Welcome to EDM122: Digital Literacies and Open Practice

Jane at INTED in ValenciaI’m really delighted to be running this 15 credit module  as part of the Masters in Academic Practice for the third year running, so welcome to my new cohort at City University. For those who are not at City, but who would like a taste of the module you are very welcome to join the webinar series. I have also made information available about the teaching days and the reading list from the blog.

Digital Literacies and Open Practice is an opportunity for staff to explore two important and inter-related issues, that are central to the role that technology plays in education. It will be particularly interesting to discuss these issues in light of the COVID-19 crisis and the rapid shift to online learning. The importance of considering your own, but also your students’ digital literacies has been only too apparent with the start of the new academic year. Students’ entire learning experience is being mediated by technology and I have regularly had discussions with staff who made assumptions about what students might already know, about how to use technology and how to behave online. I think the need to embed digital literacies into the curriculum are now more important than ever before.

And the crisis has also highlighted the value of open practice, whether it’s about sharing teaching resources, helping students get access to digitised or electronic key readings, and the need for open access research.
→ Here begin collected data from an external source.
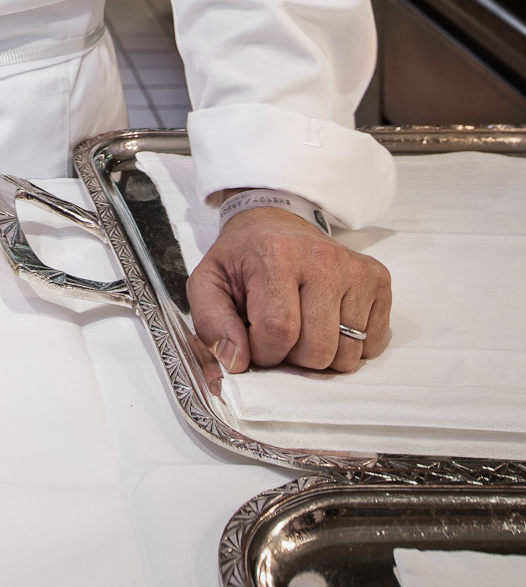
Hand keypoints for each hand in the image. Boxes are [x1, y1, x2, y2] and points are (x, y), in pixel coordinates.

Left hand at [186, 208, 391, 377]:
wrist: (275, 224)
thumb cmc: (243, 259)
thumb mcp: (209, 283)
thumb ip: (211, 323)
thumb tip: (237, 362)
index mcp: (276, 255)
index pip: (278, 331)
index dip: (263, 351)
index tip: (254, 338)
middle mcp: (323, 259)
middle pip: (317, 350)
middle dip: (293, 357)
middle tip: (280, 333)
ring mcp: (355, 269)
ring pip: (347, 354)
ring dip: (322, 355)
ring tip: (304, 326)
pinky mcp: (377, 280)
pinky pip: (373, 344)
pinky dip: (350, 345)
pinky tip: (329, 321)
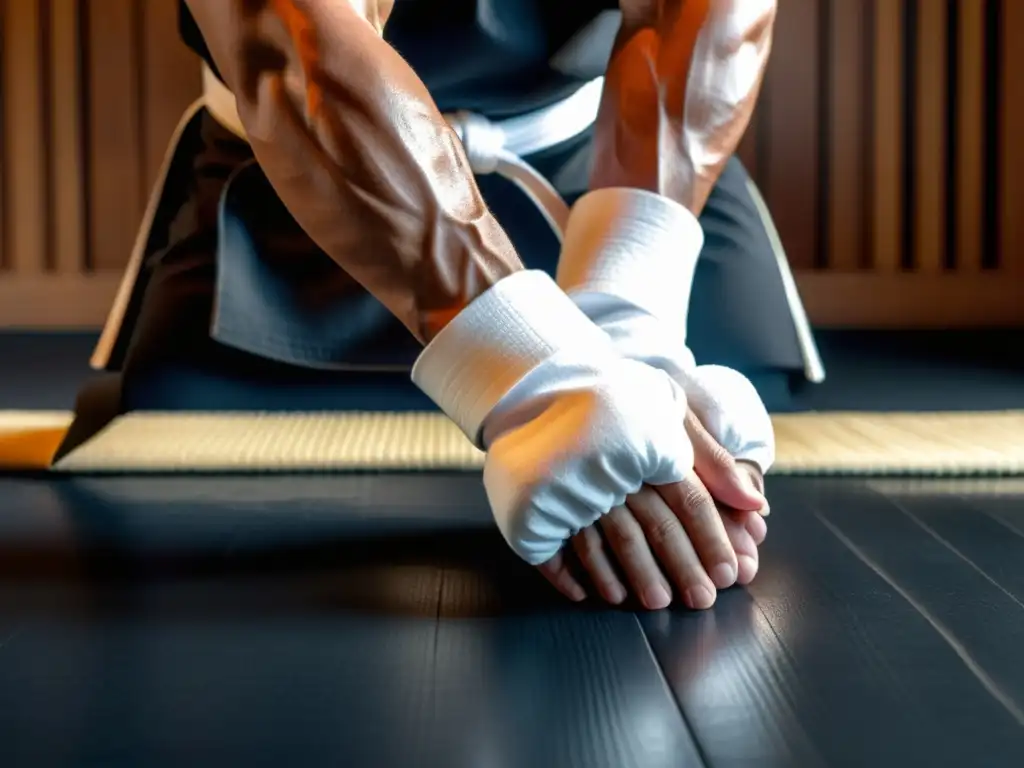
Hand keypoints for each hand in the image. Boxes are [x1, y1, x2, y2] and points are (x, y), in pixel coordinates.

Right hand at [537, 411, 768, 609]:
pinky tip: (588, 594)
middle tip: (702, 599)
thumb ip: (717, 461)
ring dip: (635, 574)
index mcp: (655, 445)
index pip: (692, 499)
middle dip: (683, 566)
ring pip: (611, 536)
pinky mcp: (544, 495)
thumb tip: (756, 503)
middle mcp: (619, 465)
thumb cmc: (627, 404)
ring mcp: (578, 481)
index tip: (731, 573)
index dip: (715, 538)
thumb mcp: (676, 416)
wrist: (554, 382)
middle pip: (657, 524)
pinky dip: (571, 570)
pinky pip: (555, 539)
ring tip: (655, 602)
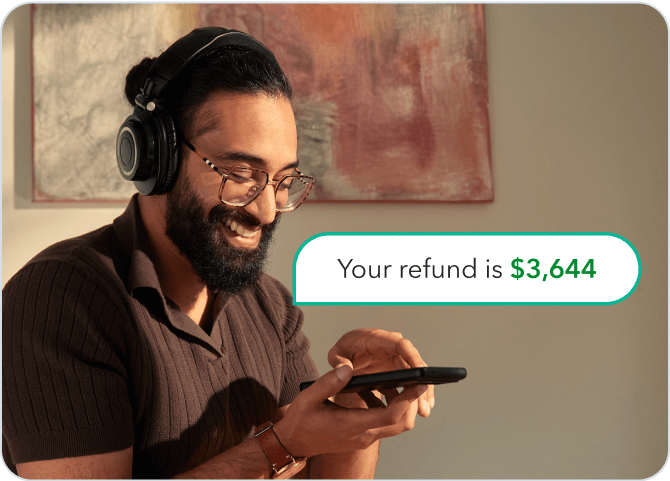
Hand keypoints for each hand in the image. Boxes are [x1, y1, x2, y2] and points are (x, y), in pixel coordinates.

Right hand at [273, 364, 425, 457]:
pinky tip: (375, 391)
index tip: (418, 383)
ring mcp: (364, 438)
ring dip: (401, 405)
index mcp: (352, 425)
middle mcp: (363, 435)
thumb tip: (347, 369)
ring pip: (395, 425)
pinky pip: (384, 424)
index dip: (408, 399)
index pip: (391, 415)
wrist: (294, 443)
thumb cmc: (301, 421)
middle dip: (412, 403)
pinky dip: (388, 408)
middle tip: (414, 381)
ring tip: (395, 383)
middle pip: (401, 423)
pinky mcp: (363, 436)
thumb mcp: (309, 398)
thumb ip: (329, 382)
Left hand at [327, 329, 434, 416]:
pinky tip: (420, 408)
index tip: (421, 373)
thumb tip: (344, 370)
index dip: (413, 358)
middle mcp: (393, 346)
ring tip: (423, 411)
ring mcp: (398, 357)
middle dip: (421, 382)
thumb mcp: (336, 354)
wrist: (348, 351)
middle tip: (423, 404)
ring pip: (416, 372)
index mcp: (379, 339)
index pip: (401, 345)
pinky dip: (417, 392)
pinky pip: (413, 379)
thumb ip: (338, 361)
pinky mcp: (400, 368)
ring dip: (421, 391)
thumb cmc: (344, 350)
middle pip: (414, 362)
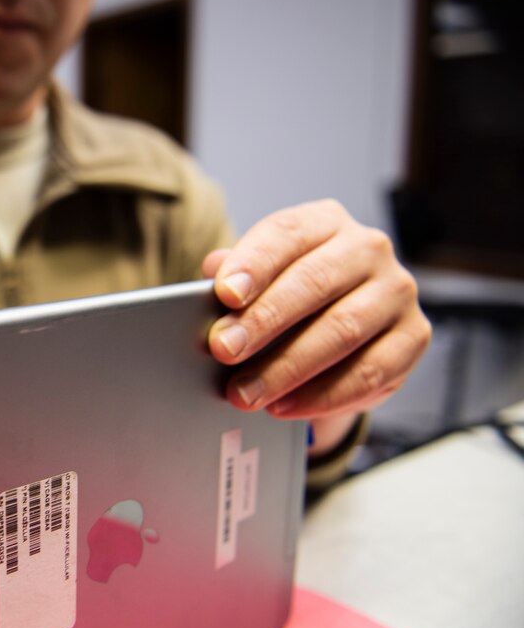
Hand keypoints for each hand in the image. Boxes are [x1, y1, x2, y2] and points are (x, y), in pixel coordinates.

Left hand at [202, 200, 430, 450]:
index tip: (224, 294)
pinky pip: (370, 371)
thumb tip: (213, 273)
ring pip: (342, 330)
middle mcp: (368, 248)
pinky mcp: (414, 337)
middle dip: (264, 321)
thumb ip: (233, 273)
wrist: (339, 332)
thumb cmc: (286, 297)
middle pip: (314, 282)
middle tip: (223, 351)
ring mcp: (397, 292)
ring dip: (287, 367)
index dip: (254, 264)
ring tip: (245, 392)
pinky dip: (322, 394)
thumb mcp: (258, 278)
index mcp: (324, 222)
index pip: (287, 234)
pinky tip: (284, 406)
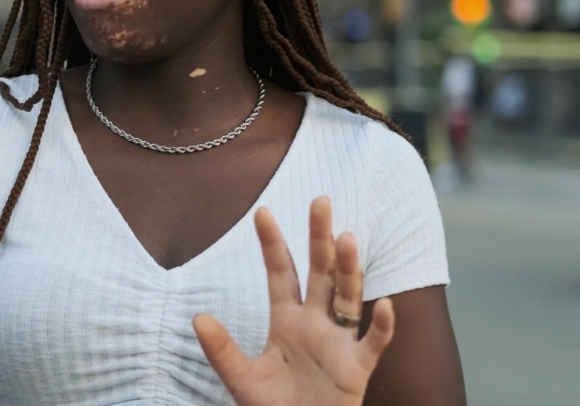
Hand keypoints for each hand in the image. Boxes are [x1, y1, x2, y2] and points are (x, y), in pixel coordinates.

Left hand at [193, 197, 394, 405]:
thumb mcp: (241, 379)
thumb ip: (221, 350)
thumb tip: (197, 317)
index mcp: (287, 320)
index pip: (280, 273)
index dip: (272, 243)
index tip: (262, 211)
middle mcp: (315, 323)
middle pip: (320, 272)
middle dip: (319, 238)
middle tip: (320, 201)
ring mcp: (339, 342)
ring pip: (347, 296)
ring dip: (349, 269)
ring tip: (347, 238)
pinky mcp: (357, 367)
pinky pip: (373, 342)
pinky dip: (381, 324)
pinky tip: (382, 303)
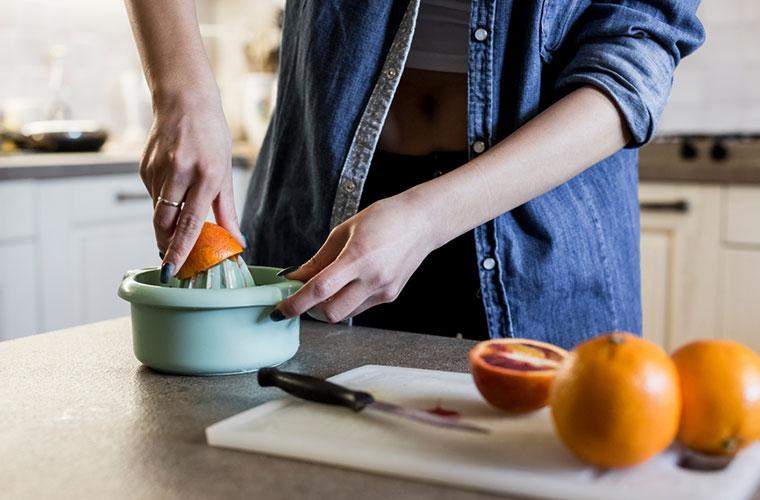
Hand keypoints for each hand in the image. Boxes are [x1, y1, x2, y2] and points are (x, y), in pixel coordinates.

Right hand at [140, 92, 243, 277]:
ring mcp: (157, 169)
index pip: (189, 222)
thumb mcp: (225, 171)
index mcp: (205, 174)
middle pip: (164, 223)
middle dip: (166, 246)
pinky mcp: (144, 167)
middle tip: (172, 260)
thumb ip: (226, 210)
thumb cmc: (211, 136)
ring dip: (167, 226)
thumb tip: (237, 241)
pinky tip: (173, 191)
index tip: (172, 271)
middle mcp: (179, 172)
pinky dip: (163, 204)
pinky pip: (153, 197)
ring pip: (157, 212)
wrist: (184, 100)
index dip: (179, 250)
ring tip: (177, 226)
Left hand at [272, 195, 438, 322]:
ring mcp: (384, 291)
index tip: (280, 310)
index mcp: (358, 257)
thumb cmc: (385, 218)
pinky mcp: (390, 296)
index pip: (319, 289)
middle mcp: (373, 279)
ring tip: (327, 287)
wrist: (423, 221)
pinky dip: (347, 301)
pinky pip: (360, 308)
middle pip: (331, 312)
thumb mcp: (345, 230)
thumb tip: (296, 277)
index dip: (295, 303)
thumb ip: (319, 259)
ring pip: (345, 314)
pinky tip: (350, 284)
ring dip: (329, 306)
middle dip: (311, 310)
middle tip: (302, 298)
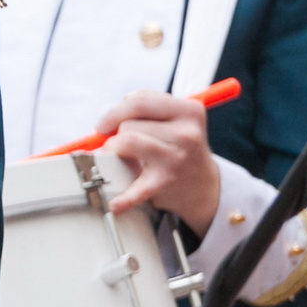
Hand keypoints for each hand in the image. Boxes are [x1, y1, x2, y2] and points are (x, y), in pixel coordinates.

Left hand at [95, 90, 221, 232]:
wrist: (202, 184)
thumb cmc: (179, 146)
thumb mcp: (175, 118)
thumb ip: (146, 107)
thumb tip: (109, 119)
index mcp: (189, 110)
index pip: (140, 101)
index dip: (115, 111)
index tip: (105, 124)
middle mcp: (186, 133)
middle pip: (129, 124)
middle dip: (117, 133)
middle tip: (119, 144)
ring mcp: (176, 157)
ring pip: (126, 141)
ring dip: (114, 151)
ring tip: (122, 158)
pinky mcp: (165, 181)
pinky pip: (136, 188)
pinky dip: (123, 198)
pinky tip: (115, 205)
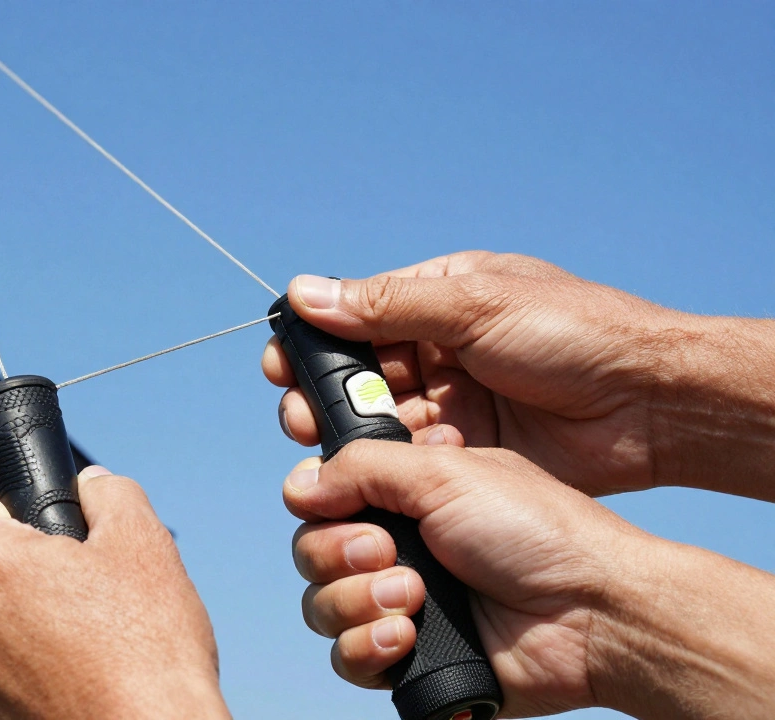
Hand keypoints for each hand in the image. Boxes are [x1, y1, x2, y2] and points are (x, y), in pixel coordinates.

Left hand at [0, 467, 229, 719]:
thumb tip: (92, 485)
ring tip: (85, 653)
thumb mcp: (144, 546)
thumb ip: (111, 495)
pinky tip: (71, 688)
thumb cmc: (147, 651)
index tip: (48, 535)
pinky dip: (22, 681)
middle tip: (85, 598)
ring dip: (21, 634)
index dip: (14, 513)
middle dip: (26, 579)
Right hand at [263, 251, 774, 498]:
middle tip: (301, 416)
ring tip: (331, 445)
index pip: (358, 317)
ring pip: (381, 419)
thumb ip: (387, 305)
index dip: (316, 341)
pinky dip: (397, 460)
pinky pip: (414, 456)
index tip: (280, 364)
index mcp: (441, 298)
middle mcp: (441, 350)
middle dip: (327, 395)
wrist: (653, 404)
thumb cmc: (577, 333)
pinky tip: (392, 464)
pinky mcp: (470, 450)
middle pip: (360, 374)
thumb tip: (304, 292)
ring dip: (355, 431)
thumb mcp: (476, 305)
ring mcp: (455, 402)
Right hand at [285, 426, 774, 718]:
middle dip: (336, 553)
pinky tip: (405, 637)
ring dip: (353, 601)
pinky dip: (366, 647)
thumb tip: (300, 487)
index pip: (323, 493)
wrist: (590, 612)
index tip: (330, 504)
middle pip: (311, 549)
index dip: (316, 501)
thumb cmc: (536, 531)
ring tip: (410, 598)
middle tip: (386, 552)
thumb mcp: (445, 471)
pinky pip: (347, 657)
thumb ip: (361, 466)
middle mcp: (397, 544)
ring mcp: (399, 601)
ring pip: (320, 605)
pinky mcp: (408, 655)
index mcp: (404, 492)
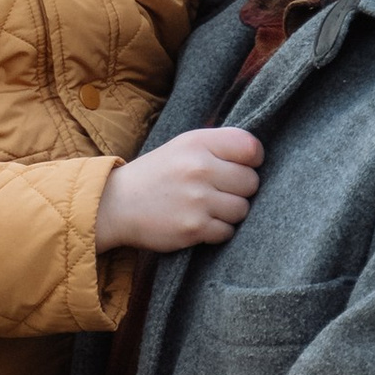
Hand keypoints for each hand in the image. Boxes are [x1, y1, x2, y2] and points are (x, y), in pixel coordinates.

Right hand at [97, 127, 264, 251]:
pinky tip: (199, 222)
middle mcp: (199, 168)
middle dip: (240, 190)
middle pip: (251, 182)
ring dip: (230, 212)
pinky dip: (217, 230)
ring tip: (207, 207)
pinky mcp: (193, 227)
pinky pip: (227, 231)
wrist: (116, 204)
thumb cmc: (157, 174)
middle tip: (219, 191)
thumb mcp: (183, 146)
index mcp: (198, 143)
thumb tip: (258, 156)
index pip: (251, 148)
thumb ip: (218, 146)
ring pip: (242, 209)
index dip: (253, 160)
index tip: (242, 167)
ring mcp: (197, 199)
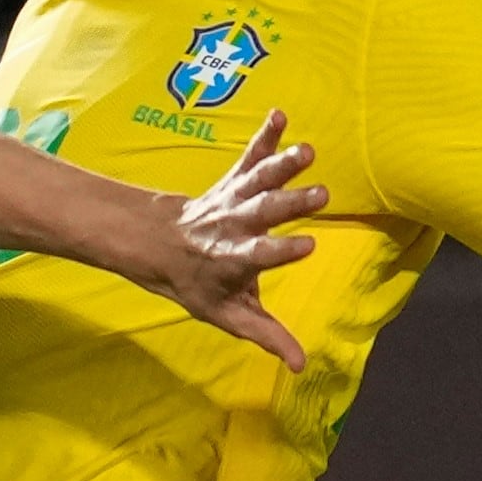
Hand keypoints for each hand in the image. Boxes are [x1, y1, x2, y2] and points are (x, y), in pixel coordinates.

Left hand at [148, 109, 324, 368]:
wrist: (160, 244)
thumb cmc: (199, 284)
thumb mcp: (227, 315)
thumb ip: (266, 335)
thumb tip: (302, 366)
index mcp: (233, 260)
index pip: (260, 255)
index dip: (281, 252)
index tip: (309, 245)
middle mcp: (233, 226)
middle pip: (264, 213)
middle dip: (291, 203)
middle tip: (322, 194)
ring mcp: (232, 200)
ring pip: (258, 181)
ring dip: (282, 165)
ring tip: (307, 150)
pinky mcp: (233, 180)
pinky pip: (249, 156)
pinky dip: (264, 135)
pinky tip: (279, 114)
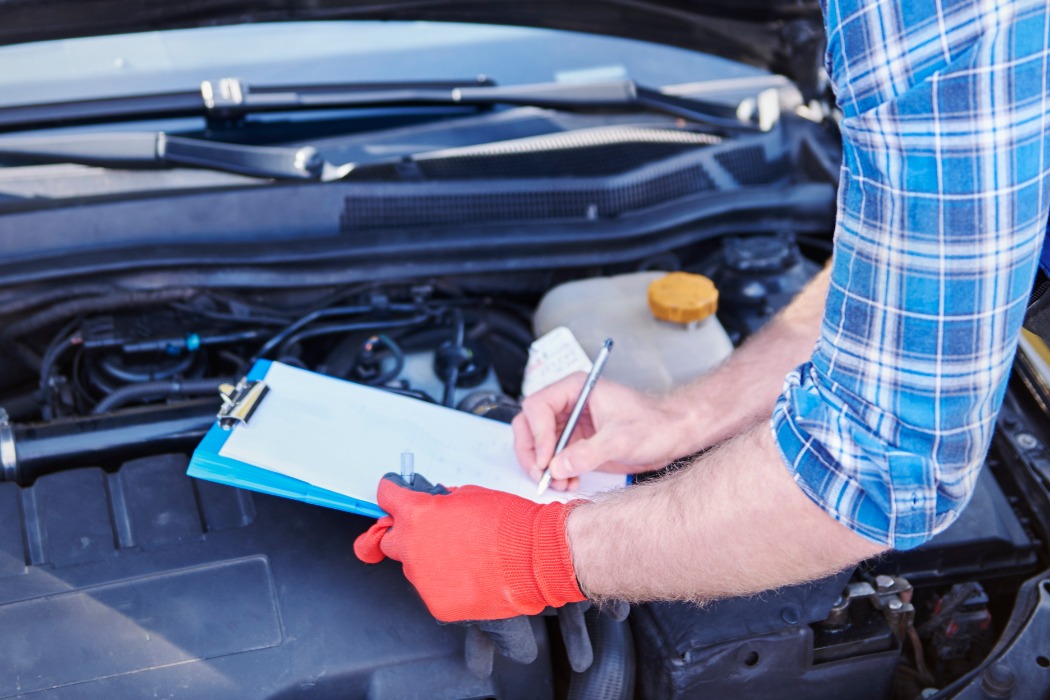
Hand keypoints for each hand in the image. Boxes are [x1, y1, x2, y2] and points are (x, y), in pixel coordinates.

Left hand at [353, 473, 585, 621]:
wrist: (537, 557)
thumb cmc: (510, 523)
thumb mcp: (471, 496)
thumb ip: (442, 503)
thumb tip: (434, 508)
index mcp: (418, 514)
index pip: (386, 498)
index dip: (392, 493)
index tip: (393, 494)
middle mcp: (413, 547)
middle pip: (390, 540)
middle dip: (405, 534)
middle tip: (427, 533)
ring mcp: (423, 579)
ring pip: (415, 568)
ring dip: (430, 560)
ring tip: (463, 557)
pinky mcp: (438, 604)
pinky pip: (434, 590)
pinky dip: (447, 584)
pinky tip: (470, 576)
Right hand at [512, 373, 692, 489]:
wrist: (674, 435)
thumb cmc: (655, 424)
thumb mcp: (621, 439)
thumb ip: (588, 453)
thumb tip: (557, 467)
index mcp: (576, 389)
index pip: (537, 406)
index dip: (537, 434)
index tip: (546, 460)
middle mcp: (568, 404)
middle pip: (529, 425)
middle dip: (532, 453)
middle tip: (542, 476)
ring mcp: (570, 424)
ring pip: (536, 444)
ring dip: (542, 466)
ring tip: (559, 483)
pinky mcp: (576, 443)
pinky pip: (552, 458)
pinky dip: (554, 473)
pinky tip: (569, 482)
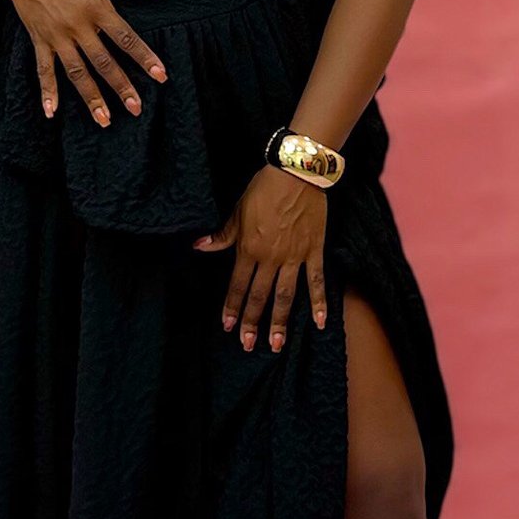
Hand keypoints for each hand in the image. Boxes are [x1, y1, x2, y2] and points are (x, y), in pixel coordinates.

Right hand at [4, 0, 167, 126]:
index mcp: (96, 7)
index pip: (126, 38)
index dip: (144, 58)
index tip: (161, 76)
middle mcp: (78, 26)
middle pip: (104, 62)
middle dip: (121, 86)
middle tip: (136, 108)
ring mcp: (57, 36)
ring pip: (77, 73)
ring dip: (91, 97)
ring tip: (105, 119)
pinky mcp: (40, 40)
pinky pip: (43, 70)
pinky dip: (47, 91)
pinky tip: (51, 112)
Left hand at [192, 165, 328, 351]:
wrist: (295, 172)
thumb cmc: (263, 190)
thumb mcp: (237, 211)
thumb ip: (222, 235)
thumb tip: (199, 247)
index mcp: (249, 248)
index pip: (238, 285)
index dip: (232, 307)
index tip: (228, 327)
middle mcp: (270, 257)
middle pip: (260, 296)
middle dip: (253, 323)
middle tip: (249, 345)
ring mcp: (294, 256)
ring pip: (286, 296)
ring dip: (281, 322)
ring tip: (277, 344)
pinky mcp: (313, 251)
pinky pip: (316, 281)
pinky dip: (319, 302)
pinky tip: (320, 322)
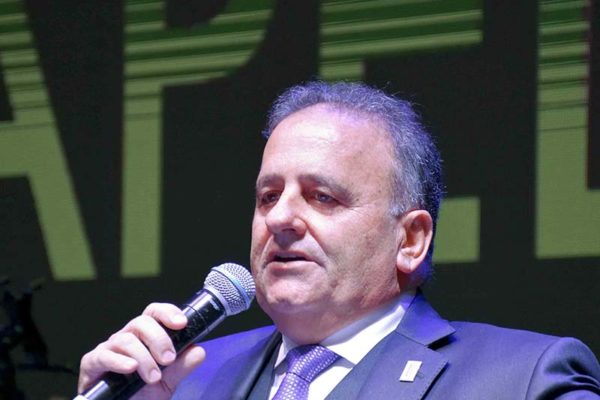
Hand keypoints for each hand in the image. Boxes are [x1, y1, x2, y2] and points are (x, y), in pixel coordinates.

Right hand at [77, 303, 205, 398]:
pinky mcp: (92, 363)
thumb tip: (199, 351)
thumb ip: (182, 367)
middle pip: (142, 322)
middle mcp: (128, 337)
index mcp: (146, 337)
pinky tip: (131, 369)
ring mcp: (109, 348)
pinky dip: (119, 361)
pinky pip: (103, 355)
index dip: (168, 313)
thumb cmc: (142, 396)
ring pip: (126, 340)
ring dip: (144, 357)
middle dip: (159, 339)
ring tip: (153, 377)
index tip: (182, 323)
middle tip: (169, 359)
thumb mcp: (168, 383)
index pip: (155, 313)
A month or so I signed the Open COVID pledge, to try and be open in the work I write and publish.  I’ve also been running regular webinars for the education community on copyright and online learning, with my research partner, Chris Morrison. So I am delighted, that the first webinar, coming up on 27th October will be delivered by Chris, who will talk more about copyright literacy.

I hope you can join some of this module and if you would like to understand a bit more about the rationale behind it and the feedback from the first cohorts, then I have recently published the paper I presented just a few weeks before lockdown at the INTED Conference in Valencia. It all seems like a dream now, international conferences and overseas travel, after spending the last six months in my home office. But I am looking forward to this module starting and to sharing my passion for digital literacies and open practice with anyone interested, wherever they might be in the world.